=== Brief 1 ===
According to the NeuroStash article, why did the writer decide to build NeuroStash? Answer in one to three sentences.
=== Brief 2 ===
From the NeuroStash article, print everything from "The Problem That" down to "need it most.".

Building Neurostash - I

The Problem That Started It All
We've all been there—drowning in documents scattered across emails, cloud drives, and local folders. Important information buried in PDFs, critical insights lost in meeting notes, and that one crucial document that you know exists but can't find when you need it most.
After experiencing this pain point repeatedly in my development work, I decided to build NeuroStash: an open-source knowledge management system designed to ingest, process, and intelligently extract information from document which can be self-hosted. But this isn't just another file storage solution—it's a production-ready system built with scalability, security, and developer experience in mind.
Project structure
NeuroStash
|- app/ # HTTP Endpoints and request/respones handler
|- core/ # Configuration and Database connection
|- dao/ # Data Access Objects - Database Operations
|- consumer/ # Asynchronous message processing
|- processor/ # Document processing pipeline
|- migrations # Database schema migrations
Database Schema Design: Multi-tenancy and Security First
- The core of NeuroStash lies in its carefully designed database schema that balances performance, security, and flexibility
Multi-tenant User Management
class UserClient(Base, TimestampMixin):
__tablename__ = "user_clients"
id: Mapped[int] = mapped_column(Integer, Identity(), primary_key=True)
email: Mapped[str] = mapped_column(String(255), nullable=False, unique=True)
role: Mapped[ClientRoleEnum] = mapped_column(
SQLEnum(ClientRoleEnum, name="client_roles", create_type=False),
nullable=False
)
api_keys: Mapped[List["ApiKey"]] = relationship(
back_populates="user_client", cascade="all, delete-orphan"
)
documents: Mapped[List["DocumentRegistry"]] = relationship(
back_populates="user_client"
)
Document Lifecycle Management
class DocumentRegistry(Base, TimestampMixin):
__tablename__ = "documents_registry"
user_id: Mapped[int] = mapped_column(ForeignKey("user_clients.id"))

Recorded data
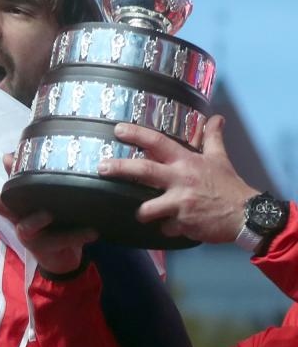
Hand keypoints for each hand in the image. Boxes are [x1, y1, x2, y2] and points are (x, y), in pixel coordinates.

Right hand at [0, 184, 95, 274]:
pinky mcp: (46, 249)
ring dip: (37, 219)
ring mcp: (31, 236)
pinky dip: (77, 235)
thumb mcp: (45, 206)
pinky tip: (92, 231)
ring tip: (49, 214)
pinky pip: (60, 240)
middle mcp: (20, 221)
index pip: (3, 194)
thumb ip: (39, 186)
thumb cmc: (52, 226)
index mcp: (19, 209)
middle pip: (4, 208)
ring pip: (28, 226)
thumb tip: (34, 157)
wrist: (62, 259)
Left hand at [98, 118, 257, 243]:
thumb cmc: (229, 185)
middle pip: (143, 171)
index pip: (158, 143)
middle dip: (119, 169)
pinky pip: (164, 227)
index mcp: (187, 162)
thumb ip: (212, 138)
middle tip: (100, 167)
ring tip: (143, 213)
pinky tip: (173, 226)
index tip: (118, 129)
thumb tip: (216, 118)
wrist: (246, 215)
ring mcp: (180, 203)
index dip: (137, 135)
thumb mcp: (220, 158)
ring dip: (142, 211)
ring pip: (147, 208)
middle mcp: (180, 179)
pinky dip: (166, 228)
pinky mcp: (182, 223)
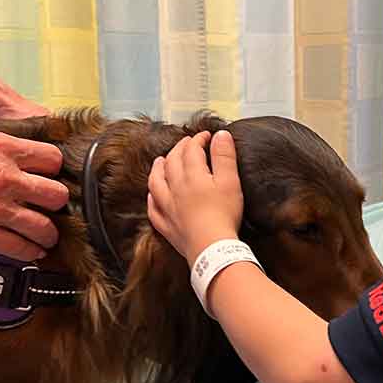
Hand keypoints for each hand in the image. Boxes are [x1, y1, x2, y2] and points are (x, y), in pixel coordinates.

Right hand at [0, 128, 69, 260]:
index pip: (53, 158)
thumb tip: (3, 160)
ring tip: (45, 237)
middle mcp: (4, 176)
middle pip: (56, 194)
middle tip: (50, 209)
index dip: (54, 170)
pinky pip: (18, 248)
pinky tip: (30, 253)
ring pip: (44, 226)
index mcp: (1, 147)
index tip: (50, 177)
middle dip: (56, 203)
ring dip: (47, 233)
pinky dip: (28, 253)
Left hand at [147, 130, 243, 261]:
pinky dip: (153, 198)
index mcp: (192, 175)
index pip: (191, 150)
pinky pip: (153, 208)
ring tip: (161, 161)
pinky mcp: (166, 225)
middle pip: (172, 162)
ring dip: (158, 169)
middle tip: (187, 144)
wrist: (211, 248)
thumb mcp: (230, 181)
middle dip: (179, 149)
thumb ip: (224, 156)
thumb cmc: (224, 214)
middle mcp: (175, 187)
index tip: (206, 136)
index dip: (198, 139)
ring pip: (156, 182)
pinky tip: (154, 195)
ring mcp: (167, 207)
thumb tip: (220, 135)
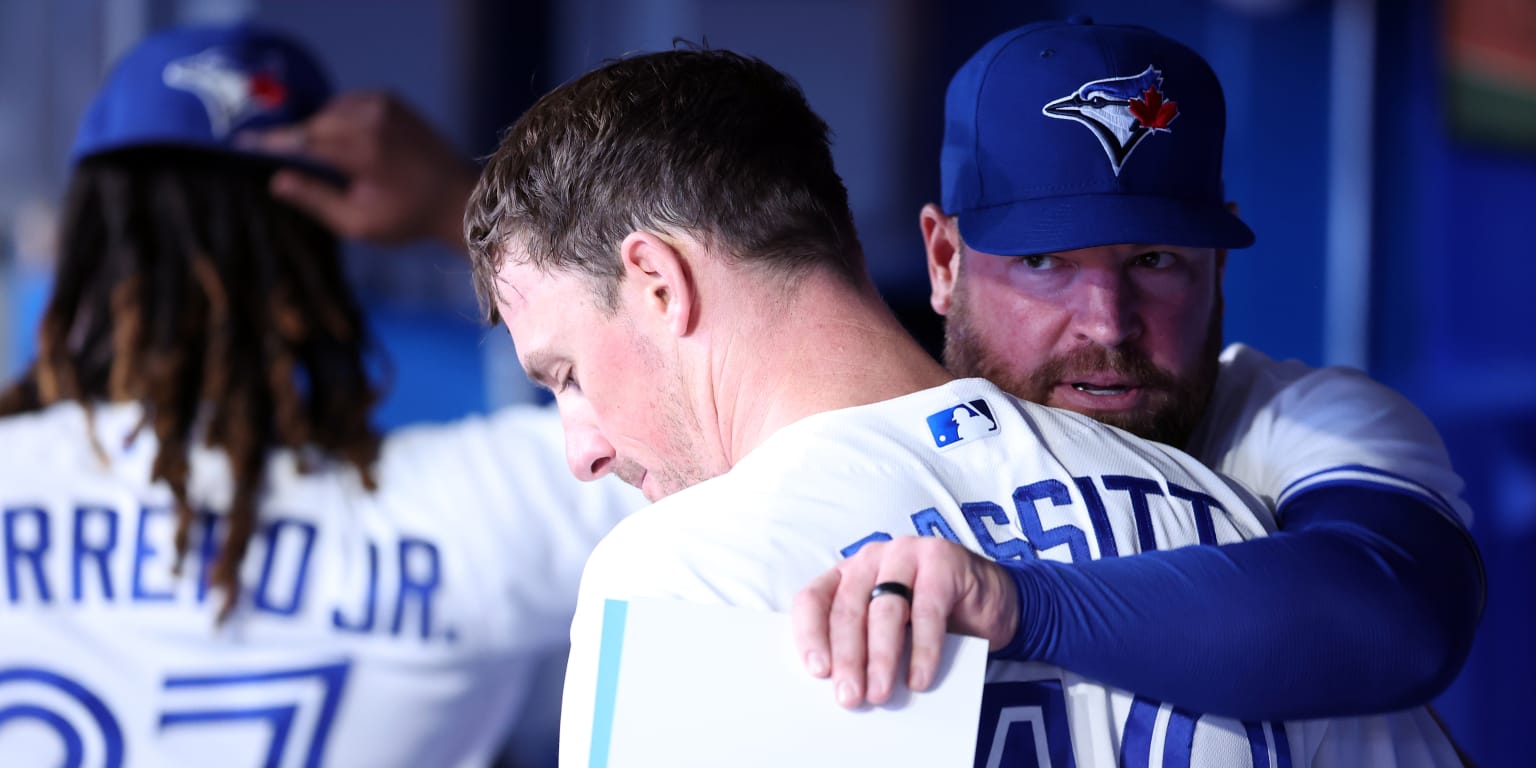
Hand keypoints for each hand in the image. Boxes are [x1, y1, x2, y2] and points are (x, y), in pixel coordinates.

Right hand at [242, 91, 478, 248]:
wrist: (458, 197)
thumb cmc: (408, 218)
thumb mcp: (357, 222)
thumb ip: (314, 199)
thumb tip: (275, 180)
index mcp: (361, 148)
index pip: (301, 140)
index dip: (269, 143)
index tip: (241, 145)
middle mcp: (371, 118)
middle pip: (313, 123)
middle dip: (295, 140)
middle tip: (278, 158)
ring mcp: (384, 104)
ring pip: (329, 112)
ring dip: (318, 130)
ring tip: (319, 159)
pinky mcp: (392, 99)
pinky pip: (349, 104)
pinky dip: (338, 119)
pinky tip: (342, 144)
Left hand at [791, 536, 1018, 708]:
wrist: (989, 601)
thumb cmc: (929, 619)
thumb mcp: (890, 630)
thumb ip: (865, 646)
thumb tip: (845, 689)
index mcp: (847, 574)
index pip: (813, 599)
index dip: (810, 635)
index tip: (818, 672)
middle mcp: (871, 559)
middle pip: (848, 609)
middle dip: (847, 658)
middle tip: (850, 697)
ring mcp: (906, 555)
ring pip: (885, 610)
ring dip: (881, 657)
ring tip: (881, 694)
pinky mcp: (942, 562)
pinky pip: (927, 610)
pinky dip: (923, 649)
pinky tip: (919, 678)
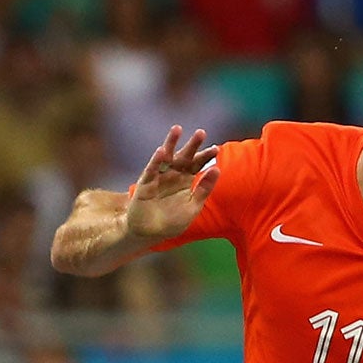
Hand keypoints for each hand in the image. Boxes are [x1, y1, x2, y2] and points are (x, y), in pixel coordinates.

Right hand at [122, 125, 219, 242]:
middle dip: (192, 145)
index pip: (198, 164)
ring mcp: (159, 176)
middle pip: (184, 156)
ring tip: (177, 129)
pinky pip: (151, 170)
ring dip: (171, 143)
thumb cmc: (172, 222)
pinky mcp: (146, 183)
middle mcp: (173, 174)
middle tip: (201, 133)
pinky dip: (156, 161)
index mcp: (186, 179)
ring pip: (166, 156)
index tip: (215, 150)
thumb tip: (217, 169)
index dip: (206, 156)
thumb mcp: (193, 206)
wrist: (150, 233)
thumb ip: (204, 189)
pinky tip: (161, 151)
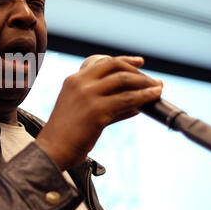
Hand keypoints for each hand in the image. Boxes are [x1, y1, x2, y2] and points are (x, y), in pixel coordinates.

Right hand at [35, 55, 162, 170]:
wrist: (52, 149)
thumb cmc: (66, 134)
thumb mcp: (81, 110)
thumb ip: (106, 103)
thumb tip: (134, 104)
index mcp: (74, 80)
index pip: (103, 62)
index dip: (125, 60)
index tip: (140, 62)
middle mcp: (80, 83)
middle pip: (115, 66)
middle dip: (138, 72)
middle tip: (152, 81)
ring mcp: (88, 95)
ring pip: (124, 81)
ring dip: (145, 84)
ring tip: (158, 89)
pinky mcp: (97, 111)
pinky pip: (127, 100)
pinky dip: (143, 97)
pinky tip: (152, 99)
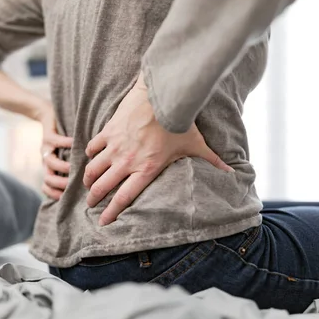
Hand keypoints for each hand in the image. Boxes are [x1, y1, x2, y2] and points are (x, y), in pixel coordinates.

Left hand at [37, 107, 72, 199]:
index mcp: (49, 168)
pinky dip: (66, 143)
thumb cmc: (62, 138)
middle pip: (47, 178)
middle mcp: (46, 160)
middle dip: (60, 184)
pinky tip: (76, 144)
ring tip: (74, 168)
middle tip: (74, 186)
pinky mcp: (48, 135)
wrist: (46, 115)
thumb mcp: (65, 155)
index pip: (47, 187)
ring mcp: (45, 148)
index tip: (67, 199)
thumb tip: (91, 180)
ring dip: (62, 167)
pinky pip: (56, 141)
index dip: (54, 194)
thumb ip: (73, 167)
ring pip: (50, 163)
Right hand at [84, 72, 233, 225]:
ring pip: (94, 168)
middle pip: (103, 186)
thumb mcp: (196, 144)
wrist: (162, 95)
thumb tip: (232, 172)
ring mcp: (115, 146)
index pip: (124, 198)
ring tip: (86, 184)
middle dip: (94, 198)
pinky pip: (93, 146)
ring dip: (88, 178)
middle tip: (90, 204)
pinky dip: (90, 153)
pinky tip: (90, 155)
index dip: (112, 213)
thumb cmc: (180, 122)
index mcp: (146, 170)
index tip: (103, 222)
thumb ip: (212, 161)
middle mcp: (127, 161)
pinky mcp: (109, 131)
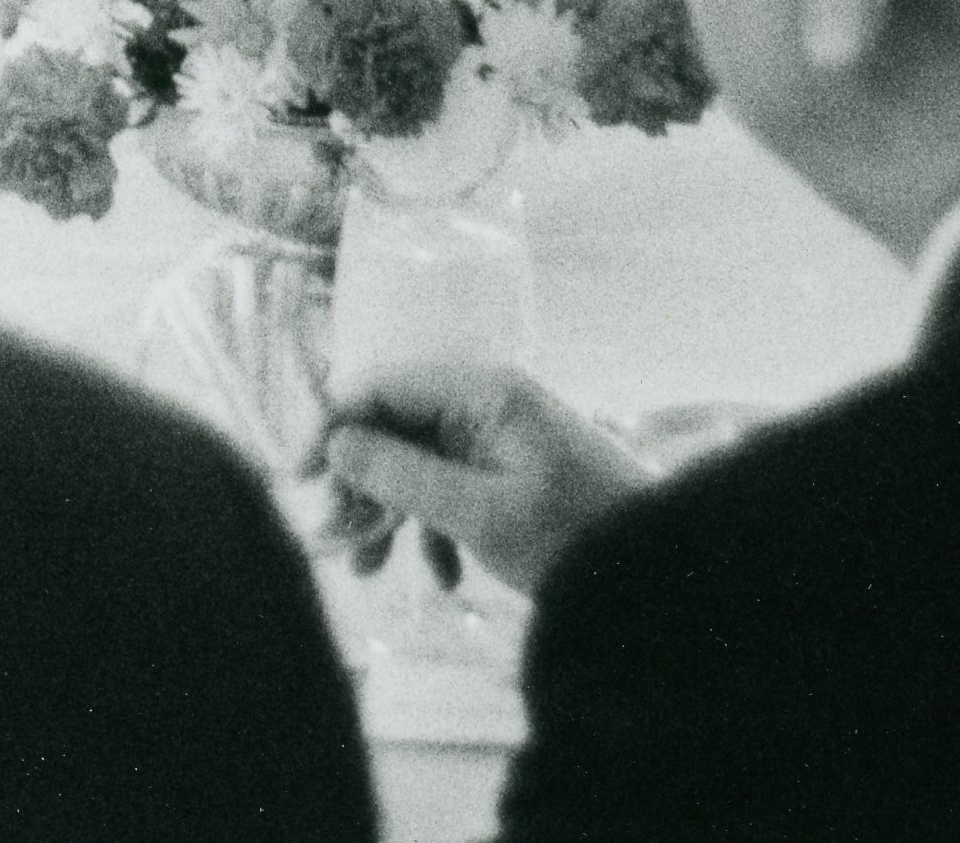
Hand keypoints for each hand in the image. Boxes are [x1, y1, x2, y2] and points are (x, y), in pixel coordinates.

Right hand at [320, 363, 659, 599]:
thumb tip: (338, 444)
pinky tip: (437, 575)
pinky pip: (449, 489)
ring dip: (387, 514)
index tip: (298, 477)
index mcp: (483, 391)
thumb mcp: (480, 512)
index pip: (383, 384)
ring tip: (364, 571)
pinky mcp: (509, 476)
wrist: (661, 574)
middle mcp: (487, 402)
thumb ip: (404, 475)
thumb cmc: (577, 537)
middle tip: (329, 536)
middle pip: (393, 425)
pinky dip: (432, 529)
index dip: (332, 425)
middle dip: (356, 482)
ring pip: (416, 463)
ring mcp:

=== Answer section 1 ===
The writer kept running into the problem of documents scattered across emails, cloud drives, and local folders, with important information buried in PDFs and meeting notes and needed documents impossible to find. After meeting this pain point again and again in development work, the writer built NeuroStash, a self-hostable open-source knowledge management system that ingests and processes documents and extracts information from them.

=== Answer section 2 ===
The Problem That Started It All
We've all been there—drowning in documents scattered across emails, cloud drives, and local folders. Important information buried in PDFs, critical insights lost in meeting notes, and that one crucial document that you know exists but can't find when you need it most.